In a child visitation proceeding pursuant to Family Court Act article 6, the Law Guardian appeals, as limited by his brief, from so much of an order of the Family Court, Westchester County (Edlitz, J.), entered February 14, 2006, as, after a hearing, dismissed the petition seeking expanded visitation with a nonbiological child, for lack of standing.
Richard S. Birnbaum, White Plains, N.Y., Law Guardian for the child, appellant pro se.
Steven P. Kmetz, White Plains, N.Y., for petitioner-respondent. David L. Rich, White Plains, N.Y., for respondent-respondent.
Before: Miller, J.P., Ritter, Santucci and Florio, JJ.
Ordered that the order is affirmed insofar as appealed from, without costs or disbursements.
The petitioner, a former boyfriend of the subject child's biological mother, brought a petition against Anthony Ash, the child's legal guardian and biological uncle (hereinafter the respondent), seeking unsupervised visitation with the child. Pursuant to a consent order, the petitioner had been awarded monthly, supervised visitation with the child at the YWCA. Increased visitation was dependent upon further agreement between the parties.
The respondent moved to dismiss the petition and vacate the consent order on, inter alia, the ground that the petitioner, as a biological stranger to the child, lacked standing. In opposition, the petitioner claimed that he had established a parent-child relationship with the child and that the doctrine of equitable estoppel precluded the respondent from denying visitation. The Family Court denied the respondent's motion, but ordered a hearing to determine whether the petitioner had standing to seek visitation.
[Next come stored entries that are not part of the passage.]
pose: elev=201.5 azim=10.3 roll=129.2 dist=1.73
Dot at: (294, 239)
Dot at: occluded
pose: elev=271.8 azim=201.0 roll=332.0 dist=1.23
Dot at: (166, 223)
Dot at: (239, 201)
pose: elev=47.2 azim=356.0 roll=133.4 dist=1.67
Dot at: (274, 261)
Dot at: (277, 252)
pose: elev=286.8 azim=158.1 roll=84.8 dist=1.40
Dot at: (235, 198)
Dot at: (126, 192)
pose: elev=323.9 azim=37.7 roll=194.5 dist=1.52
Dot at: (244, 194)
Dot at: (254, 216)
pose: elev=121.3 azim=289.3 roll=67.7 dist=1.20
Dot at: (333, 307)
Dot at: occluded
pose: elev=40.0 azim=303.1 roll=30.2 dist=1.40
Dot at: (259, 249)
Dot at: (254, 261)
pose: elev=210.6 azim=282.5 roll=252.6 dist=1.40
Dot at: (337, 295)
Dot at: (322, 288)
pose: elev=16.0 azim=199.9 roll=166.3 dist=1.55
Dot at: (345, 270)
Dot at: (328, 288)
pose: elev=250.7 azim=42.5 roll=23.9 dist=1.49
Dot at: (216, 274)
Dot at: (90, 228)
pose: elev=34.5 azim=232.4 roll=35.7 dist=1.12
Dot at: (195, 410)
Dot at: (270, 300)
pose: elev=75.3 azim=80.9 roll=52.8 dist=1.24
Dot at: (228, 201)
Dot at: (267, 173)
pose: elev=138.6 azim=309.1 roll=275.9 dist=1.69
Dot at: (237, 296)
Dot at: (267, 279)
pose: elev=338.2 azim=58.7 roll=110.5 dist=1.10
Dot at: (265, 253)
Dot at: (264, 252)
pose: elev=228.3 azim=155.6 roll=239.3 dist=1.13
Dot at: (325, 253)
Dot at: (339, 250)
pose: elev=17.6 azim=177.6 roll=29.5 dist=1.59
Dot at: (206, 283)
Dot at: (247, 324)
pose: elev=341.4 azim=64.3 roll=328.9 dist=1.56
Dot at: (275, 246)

Contrary to the Law Guardian's contention, the existing consent order, standing alone, did not give the petitioner standing to seek expanded visitation ( see Matter of Fishburne v Teelucksingh, 34 AD3d 804). Moreover, the Family Court properly determined that the petitioner, "who is neither an adoptive nor a biological parent [of the subject child], lacks standing to seek visitation . . . and cannot rely on the doctrine of equitable estoppel to establish [his] status as a de facto or psychological parent" ( Matter of Behrens v Rimland, 32 AD3d 929, 930, lv denied 8 NY3d 807 [2007]; see Matter of Alison D. v Virginia M., 77 NY2d 651, 656-657; Matter of Ronald FF v Cindy GG, 70 NY2d 141, 144-145; Bank v White, 30 AD3d 453, 454; Matter of Multari v Sorrell, 287 AD2d 764, 765; Anonymous v Anonymous, 20 AD3d 333). Accordingly, the Family Court properly dismissed the modification petition.